A few things I wasn't able to find room for into my Times piece: For one thing, though I haven't yet seen Falls's production, I could tell from that run in the room that it was an extraordinary one, and not just because of the star casting; indeed the entire company, from John Douglas Thompson to Kate Arrington to Stephen Ouimette to Lee Willkof to Salvatore Inzerillo, is comprised actors who could each carry their own shows (and have). Also apparent, even in the rehearsal room, was that Falls has staged each of the play's four acts on a different set--and he assured me in a later interview that this is indeed a departure from how Iceman is usually staged, on a single barroom set. (That "usually" is probably an overstatement, as this behemoth of a work is not frequently mounted at all. It's been on Broadway just four times since its 1946 premiere, and in New York more or less the same number; the famous Jason Robards Jr. production of 1956 ran Off-Broadway but later came to Broadway in 1985.)

One other detail that would seem to bespeak Falls' authority as an O'Neill specialist--he has staged most of the playwright's major works, a few more than once--is that he's trimmed a whole character, the retired cop Pat McGloin. He did the same cosmetic trim in his 1990 production of Iceman, with Brian Dennehy as Hickey, but told me that no critic then, and no critic of the Goodman's 2012 production, has mentioned it. Duly noted here.

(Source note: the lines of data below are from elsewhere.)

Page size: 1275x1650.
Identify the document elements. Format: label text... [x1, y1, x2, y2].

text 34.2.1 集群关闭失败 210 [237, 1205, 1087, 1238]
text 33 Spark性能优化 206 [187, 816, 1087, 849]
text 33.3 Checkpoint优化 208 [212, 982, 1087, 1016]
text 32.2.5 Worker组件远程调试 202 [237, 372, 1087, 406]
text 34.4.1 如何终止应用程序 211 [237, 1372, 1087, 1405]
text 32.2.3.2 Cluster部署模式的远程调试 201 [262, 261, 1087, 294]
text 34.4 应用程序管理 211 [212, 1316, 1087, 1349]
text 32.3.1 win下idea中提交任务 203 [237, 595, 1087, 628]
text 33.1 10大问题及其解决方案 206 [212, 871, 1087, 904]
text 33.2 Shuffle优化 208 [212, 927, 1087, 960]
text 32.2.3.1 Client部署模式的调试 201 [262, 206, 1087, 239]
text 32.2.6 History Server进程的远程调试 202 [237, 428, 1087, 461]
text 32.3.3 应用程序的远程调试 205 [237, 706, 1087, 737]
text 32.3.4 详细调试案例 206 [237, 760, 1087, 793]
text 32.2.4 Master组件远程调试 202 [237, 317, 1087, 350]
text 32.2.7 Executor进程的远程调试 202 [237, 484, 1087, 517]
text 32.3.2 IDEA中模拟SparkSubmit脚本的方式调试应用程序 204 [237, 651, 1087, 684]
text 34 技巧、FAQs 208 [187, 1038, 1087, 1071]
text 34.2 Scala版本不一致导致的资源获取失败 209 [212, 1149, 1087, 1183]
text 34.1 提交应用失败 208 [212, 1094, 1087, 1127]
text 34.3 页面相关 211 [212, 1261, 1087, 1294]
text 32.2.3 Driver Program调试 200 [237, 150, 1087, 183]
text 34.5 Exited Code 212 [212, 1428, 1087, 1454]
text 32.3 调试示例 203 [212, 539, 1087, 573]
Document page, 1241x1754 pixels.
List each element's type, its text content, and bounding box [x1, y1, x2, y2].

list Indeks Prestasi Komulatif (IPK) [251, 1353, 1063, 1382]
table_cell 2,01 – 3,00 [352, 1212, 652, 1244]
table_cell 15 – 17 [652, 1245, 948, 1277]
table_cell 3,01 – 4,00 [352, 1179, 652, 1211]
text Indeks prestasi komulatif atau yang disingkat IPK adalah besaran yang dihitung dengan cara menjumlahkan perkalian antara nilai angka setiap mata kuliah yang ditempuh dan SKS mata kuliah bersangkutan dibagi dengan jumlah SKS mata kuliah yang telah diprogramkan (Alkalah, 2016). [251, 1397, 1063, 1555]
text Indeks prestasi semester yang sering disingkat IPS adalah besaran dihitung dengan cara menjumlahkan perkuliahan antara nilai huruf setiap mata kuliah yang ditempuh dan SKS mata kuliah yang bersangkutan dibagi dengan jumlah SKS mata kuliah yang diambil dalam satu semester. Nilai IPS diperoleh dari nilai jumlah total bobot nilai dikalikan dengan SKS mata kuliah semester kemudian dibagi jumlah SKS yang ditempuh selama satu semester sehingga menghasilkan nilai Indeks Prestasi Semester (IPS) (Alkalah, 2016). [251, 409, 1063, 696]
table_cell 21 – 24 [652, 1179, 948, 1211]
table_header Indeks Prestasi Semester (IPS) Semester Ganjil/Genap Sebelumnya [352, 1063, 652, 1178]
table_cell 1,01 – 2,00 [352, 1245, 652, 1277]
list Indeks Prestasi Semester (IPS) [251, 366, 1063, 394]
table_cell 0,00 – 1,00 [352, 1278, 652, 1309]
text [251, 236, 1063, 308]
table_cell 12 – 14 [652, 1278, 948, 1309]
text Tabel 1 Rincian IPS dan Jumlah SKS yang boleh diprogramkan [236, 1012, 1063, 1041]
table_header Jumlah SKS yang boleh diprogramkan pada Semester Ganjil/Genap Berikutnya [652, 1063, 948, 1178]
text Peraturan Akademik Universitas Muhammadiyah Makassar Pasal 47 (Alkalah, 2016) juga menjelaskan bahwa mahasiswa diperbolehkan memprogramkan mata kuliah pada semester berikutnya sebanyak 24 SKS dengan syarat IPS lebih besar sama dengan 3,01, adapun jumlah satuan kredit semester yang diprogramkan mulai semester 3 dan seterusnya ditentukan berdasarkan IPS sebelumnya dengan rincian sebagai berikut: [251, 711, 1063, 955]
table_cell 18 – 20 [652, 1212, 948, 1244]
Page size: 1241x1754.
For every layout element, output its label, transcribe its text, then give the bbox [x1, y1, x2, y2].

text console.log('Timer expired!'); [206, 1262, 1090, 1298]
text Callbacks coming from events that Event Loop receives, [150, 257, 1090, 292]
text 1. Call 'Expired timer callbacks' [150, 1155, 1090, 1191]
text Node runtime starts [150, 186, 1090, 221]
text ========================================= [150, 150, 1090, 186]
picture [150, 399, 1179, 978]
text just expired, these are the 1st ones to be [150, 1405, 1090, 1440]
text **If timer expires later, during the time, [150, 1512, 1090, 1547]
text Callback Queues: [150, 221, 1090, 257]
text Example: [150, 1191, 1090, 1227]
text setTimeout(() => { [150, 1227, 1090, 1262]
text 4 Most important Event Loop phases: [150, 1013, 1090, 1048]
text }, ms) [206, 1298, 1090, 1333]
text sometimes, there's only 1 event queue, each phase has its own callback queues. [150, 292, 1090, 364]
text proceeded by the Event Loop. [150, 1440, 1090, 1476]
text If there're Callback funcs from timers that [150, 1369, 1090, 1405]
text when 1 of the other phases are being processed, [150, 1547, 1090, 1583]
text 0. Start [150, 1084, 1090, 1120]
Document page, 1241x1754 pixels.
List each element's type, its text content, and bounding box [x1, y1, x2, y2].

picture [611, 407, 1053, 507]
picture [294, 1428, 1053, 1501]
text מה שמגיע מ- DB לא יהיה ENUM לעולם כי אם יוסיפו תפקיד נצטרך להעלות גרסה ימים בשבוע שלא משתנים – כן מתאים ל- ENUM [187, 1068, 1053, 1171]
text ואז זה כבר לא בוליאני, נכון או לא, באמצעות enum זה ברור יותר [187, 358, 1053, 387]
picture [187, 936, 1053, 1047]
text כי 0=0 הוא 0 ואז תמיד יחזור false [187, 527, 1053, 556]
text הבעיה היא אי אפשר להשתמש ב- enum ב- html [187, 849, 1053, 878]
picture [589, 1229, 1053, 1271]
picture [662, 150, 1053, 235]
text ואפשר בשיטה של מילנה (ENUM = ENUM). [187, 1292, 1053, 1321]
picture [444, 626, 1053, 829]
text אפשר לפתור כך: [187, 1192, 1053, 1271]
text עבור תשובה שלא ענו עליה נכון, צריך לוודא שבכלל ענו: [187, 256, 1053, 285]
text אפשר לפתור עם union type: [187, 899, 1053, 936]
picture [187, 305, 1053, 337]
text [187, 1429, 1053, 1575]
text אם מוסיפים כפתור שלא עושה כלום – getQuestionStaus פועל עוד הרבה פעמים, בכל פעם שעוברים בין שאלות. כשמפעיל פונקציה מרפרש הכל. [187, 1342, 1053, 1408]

Finally, while both Dennehy and Falls recommended I check out Stephen A. Black's book Beyond Mourning and Tragedy, as well as the indispensable bio by the Gelbs, both also said I should look up an essay by Tony Kushner about O'Neill. I did, but could only find it as an entry in academic journals; I read it via a jstor hookup, and felt the world should have more access to it--it is a beautifully written essay, a definitive defense of one great American dramatist by another. So I reached out to the author, and now you can read Kushner's "The Genius of O'Neill" on the American Theatre website. Key insight:
I can make no claim for O’Neill as one of the great writers, only as one of the greatest playwrights; for these two things, writing and playwriting, are not the same, and O’Neill’s work makes that clearer than any other’s.
Honestly, I went into this assignment an O'Neill agnostic--to be fair, I haven't yet seen his greatest plays in the greatest of productions--but I couldn't have been better prepared, in reporting this piece, to become a believer.

Now, to line up child care for a five-hour play.